Importing Through the Port of Charleston to Amazon FBA: The Complete Route
# Importing Through the Port of Charleston to Amazon FBA: The Complete Route
If you sell on Amazon and import through the East Coast, the Port of Charleston is one of the best-positioned gateways in the country for FBA-bound freight. It's deep enough for the largest vessels calling the East Coast, less congested than New York/New Jersey, and sits within a day's drive of Amazon fulfillment centers across the Southeast. Here's the full route from vessel to FBA — and where sellers waste money along the way.
Step 1: Discharge and drayage
Your container discharges at one of the SC Ports Authority terminals — Wando Welch, North Charleston (NCT), or the Leatherman Terminal. From there it needs a drayage move to wherever it will be unloaded. Drayage from the Charleston terminals to nearby warehouses is a short-haul move measured in minutes, not hours — which is exactly why unloading near the port beats trucking a sealed container inland.
The common mistake: paying long-haul trucking to move a sealed container hundreds of miles to a warehouse near your home or office, then paying again to move prepped freight back out to Amazon. Every mile a sealed container travels is a mile you pay for twice.
Step 2: Devanning
Import containers — especially floor-loaded ones packed to maximize cube — have to be unloaded by hand. This is devanning (also called stripping or destuffing). A good devan operation counts every piece against the bill of lading as it comes off, photographs damage and exceptions, and produces a signed tally the same day. That documentation is what stands between you and an unwinnable claim when 47 cartons of 500 arrive crushed.
If the count on your BOL is the count of record for customs or downstream invoicing, insist on a piece-count audit at devan. It's the one moment in the supply chain where a discrepancy is cheap to catch.
Step 3: FBA prep
Since January 1, 2026, Amazon no longer preps inventory at its fulfillment centers — everything must arrive FNSKU-labeled, bagged, and packaged to spec, or it loses damage-reimbursement eligibility and risks inbound defect fees around $0.60 per unit. That means prep has to happen somewhere between the container and the FC.
The efficient answer is to prep where you devan. Product comes off the container, gets inspected, labeled, polybagged, and bundled in the same building — no second warehouse, no re-handling, no freight leg between your devan provider and your prep center. Volume-tiered prep pricing in 2026 runs roughly $0.40–$0.75 per unit above 2,500 units a month, $0.75–$1.25 in the mid-tier, and $1.00–$1.50 below 500 units. Estimate your own volume with our free FBA Prep Cost Calculator.
Step 4 (optional): Bonded storage
Charleston has an advantage most inland markets can't match: CBP-bonded warehouse capacity near the port. In a Class 3 bonded warehouse, imported goods can sit under bond with duty deferred — you pay duty when goods enter US commerce, not when they land. For sellers importing large seasonal buys, that means feeding FBA in tranches and deferring duty on inventory that hasn't sold through yet. With tariff stacking still in effect in 2026, duty deferral on a container's worth of goods is real cash-flow relief. See our guide to US customs bonded warehouses for the mechanics.
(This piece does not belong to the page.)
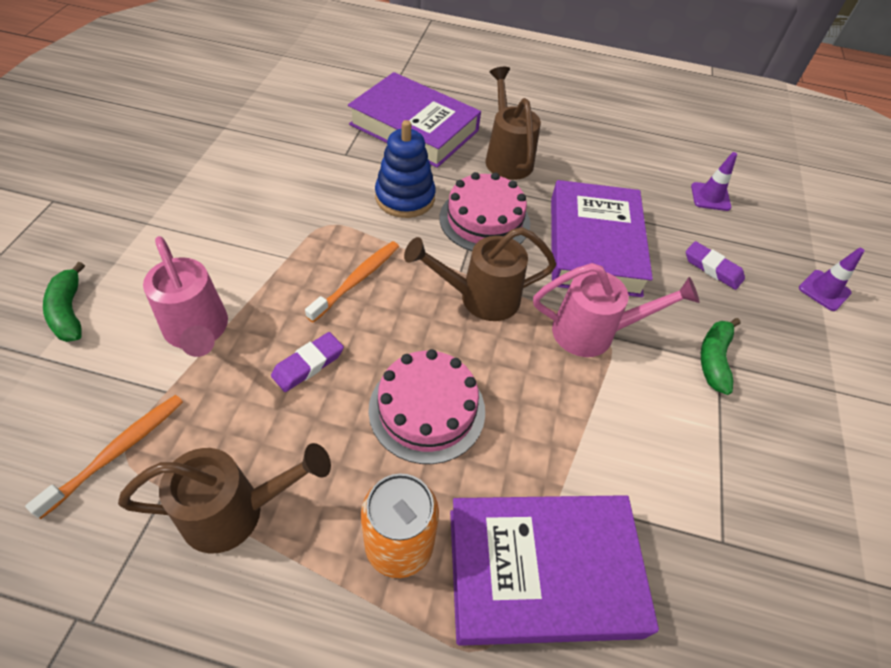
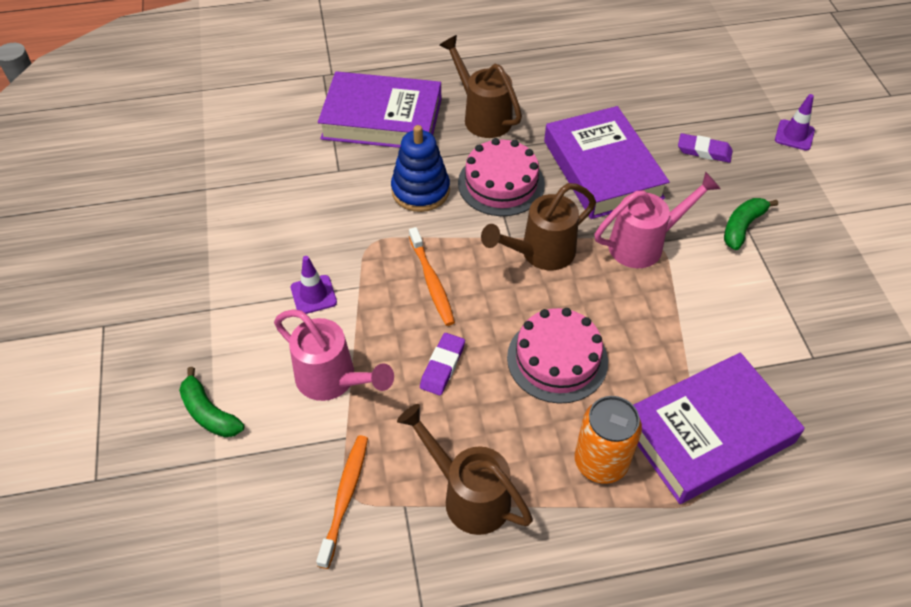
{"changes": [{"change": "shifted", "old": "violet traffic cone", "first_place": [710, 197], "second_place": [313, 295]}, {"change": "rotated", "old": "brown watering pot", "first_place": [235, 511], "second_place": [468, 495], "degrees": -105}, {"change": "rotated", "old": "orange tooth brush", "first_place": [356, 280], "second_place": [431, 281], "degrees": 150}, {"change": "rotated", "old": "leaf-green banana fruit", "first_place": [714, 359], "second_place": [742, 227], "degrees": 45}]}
Step 5: Forwarding to Amazon
Prepped freight moves to Amazon FCs as carton forwarding (typically $1.50–$3.00 per carton at the prep center, plus freight) or palletized LTL (roughly $25 per pallet for build and tender, plus freight). Amazon's partnered-carrier rates on UPS and LTL are usually the cheapest way to cover the final leg — a good prep operation tenders on those rates and passes freight through at cost.
What the whole route should cost
For a typical 40-foot high cube with 2,500 mixed cartons: drayage from terminal (short-haul), devan with piece-count audit (quoted per container), prep at volume-tier rates ($0.40–$0.75/unit), and forwarding to FC on partnered rates. The line that should be near zero is inland trucking of sealed containers. If your current route includes a long dray or a repositioning leg, moving devan and prep to the port typically pays for itself on the first container.
Frequently Asked Questions
Common questions about importing through the port of charleston to amazon fba
Which terminals serve the Port of Charleston?
The SC Ports Authority operates three container terminals: Wando Welch, North Charleston (NCT), and the Hugh K. Leatherman Terminal. All three are served by short-haul drayage to nearby warehouses.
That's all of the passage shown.